Element that does not align semantically between two compared documents.

Attr str document_label

(optional) The label assigned to the document by the value of the file_1_label or file_2_label parameters on the Compare two documents method.

Attr Location location

(optional) The numeric location of the identified element in the document, represented with two integers labeled begin and end.

Attr str text

(optional) The text of the element.

Attr List[TypeLabelComparison] types

(optional) Description of the action specified by the element and whom it affects.

Attr List[CategoryComparison] categories

(optional) List of functional categories into which the element falls; in other words, the subject matter of the element.

Attr List[Attribute] attributes

(optional) List of document attributes.

classmethod from_dict(_dict: Dict)ibm_watson.compare_comply_v1.UnalignedElement[source]

Initialize a UnalignedElement object from a json dictionary.

to_dict() → Dict[source]

Return a json dictionary representing this model.

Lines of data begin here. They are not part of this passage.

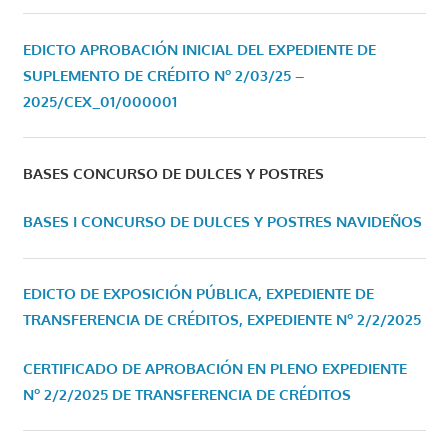
EDICTO APROBACIÓN INICIAL DEL EXPEDIENTE DE
SUPLEMENTO DE CRÉDITO Nº 2/03/25 –
2025/CEX_01/000001
BASES CONCURSO DE DULCES Y POSTRES
BASES I CONCURSO DE DULCES Y POSTRES NAVIDEÑOS
EDICTO DE EXPOSICIÓN PÚBLICA, EXPEDIENTE DE
TRANSFERENCIA DE CRÉDITOS, EXPEDIENTE Nº 2/2/2025
CERTIFICADO DE APROBACIÓN EN PLENO EXPEDIENTE
Nº 2/2/2025 DE TRANSFERENCIA DE CRÉDITOS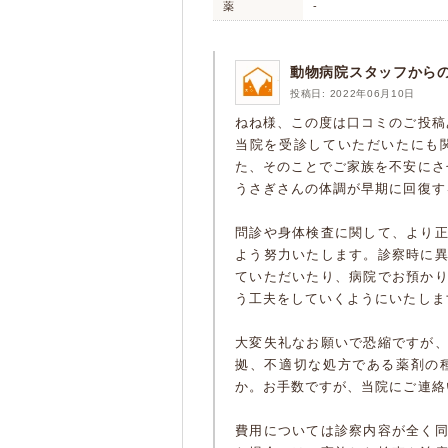
薬
-
動物病院スタッフから
投稿日: 2022年06月10日
ねね様、この度は口コミのご投稿
当院を受診していただいたにも
た、そのことでご家族を不安にさ
うさぎさんの体調が早期に回復す
問診や身体検査に関して、より
よう努力いたします。診察時に
ていただいたり、病院でお預か
う工夫をしていくようにいたしま
大変失礼なお願いで恐縮ですが
拠、不適切な処方である薬剤の
か。お手数ですが、当院にご連絡
費用については診察内容が全く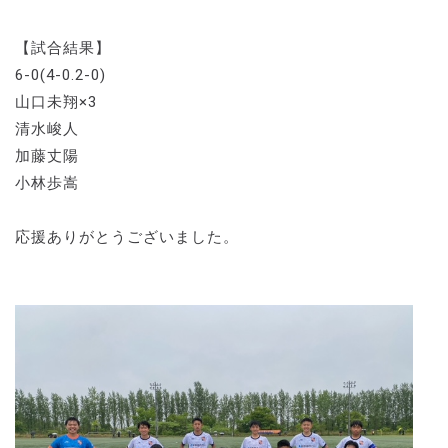
【試合結果】
6-0(4-0.2-0)
山口未翔×3
清水峻人
加藤丈陽
小林歩嵩
応援ありがとうございました。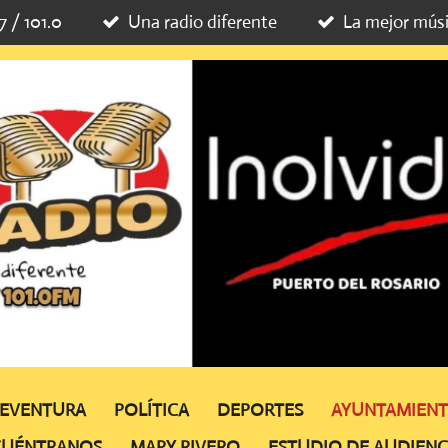
7 / 101.0
Una radio diferente
La mejor mús
TEVENTURA
POLÍTICA
DEPORTES
AYUNTAMIEN
CUÉNTRANOS
MAPY RIVERO
ESTUDIO DE AUDIENC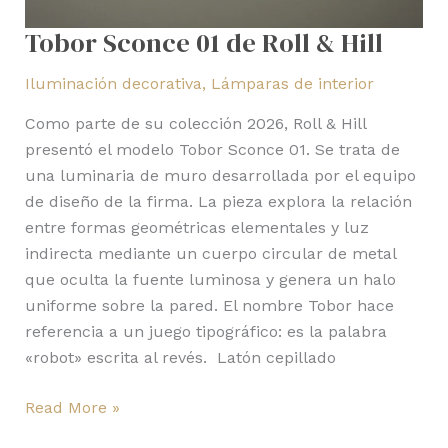
Tobor Sconce 01 de Roll & Hill
Iluminación decorativa
,
Lámparas de interior
Como parte de su colección 2026, Roll & Hill
presentó el modelo Tobor Sconce 01. Se trata de
una luminaria de muro desarrollada por el equipo
de diseño de la firma. La pieza explora la relación
entre formas geométricas elementales y luz
indirecta mediante un cuerpo circular de metal
que oculta la fuente luminosa y genera un halo
uniforme sobre la pared. El nombre Tobor hace
referencia a un juego tipográfico: es la palabra
«robot» escrita al revés. Latón cepillado
Read More »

class UpdatedLabelsIn(types: List[TypeLabel], categories: List[Category])[source]

Bases: object

The updated labeling from the input document, accounting for the submitted feedback.

Attr List[TypeLabel] types

Description of the action specified by the element and whom it affects.

Attr List[Category] categories

List of functional categories into which the element falls; in other words, the subject matter of the element.

classmethod from_dict(_dict: Dict)ibm_watson.compare_comply_v1.UpdatedLabelsIn[source]

Initialize a UpdatedLabelsIn object from a json dictionary.

to_dict() → Dict[source]

Return a json dictionary representing this model.

class UpdatedLabelsOut(*, types: List[TypeLabel] = None, categories: List[Category] = None, modification: str = None)[source]

Bases: object

The updated labeling from the input document, accounting for the submitted feedback.

Attr List[TypeLabel] types

(optional) Description of the action specified by the element and whom it affects.

Attr List[Category] categories

(optional) List of functional categories into which the element falls; in other words, the subject matter of the element.

Attr str modification

(optional) The type of modification the feedback entry in the updated_labels array. Possible values are added, not_changed, and removed.

classmethod from_dict(_dict: Dict)ibm_watson.compare_comply_v1.UpdatedLabelsOut[source]

Initialize a UpdatedLabelsOut object from a json dictionary.

to_dict() → Dict[source]

Return a json dictionary representing this model.

class ModificationEnum(value)[source]

Bases: enum.Enum

The type of modification the feedback entry in the updated_labels array. Possible values are added, not_changed, and removed.

ADDED = 'added'
NOT_CHANGED = 'not_changed'
REMOVED = 'removed'
class Value(*, cell_id: str = None, location: Optional[ibm_watson.compare_comply_v1.Location] = None, text: str = None)[source]

Bases: object

A value in a key-value pair.

Attr str cell_id

(optional) The unique ID of the value in the table.

Attr Location location

(optional) The numeric location of the identified element in the document, represented with two integers labeled begin and end.

Attr str text

(optional) The text content of the table cell without HTML markup.

classmethod from_dict(_dict: Dict)ibm_watson.compare_comply_v1.Value[source]

Initialize a Value object from a json dictionary.

to_dict() → Dict[source]

Return a json dictionary representing this model.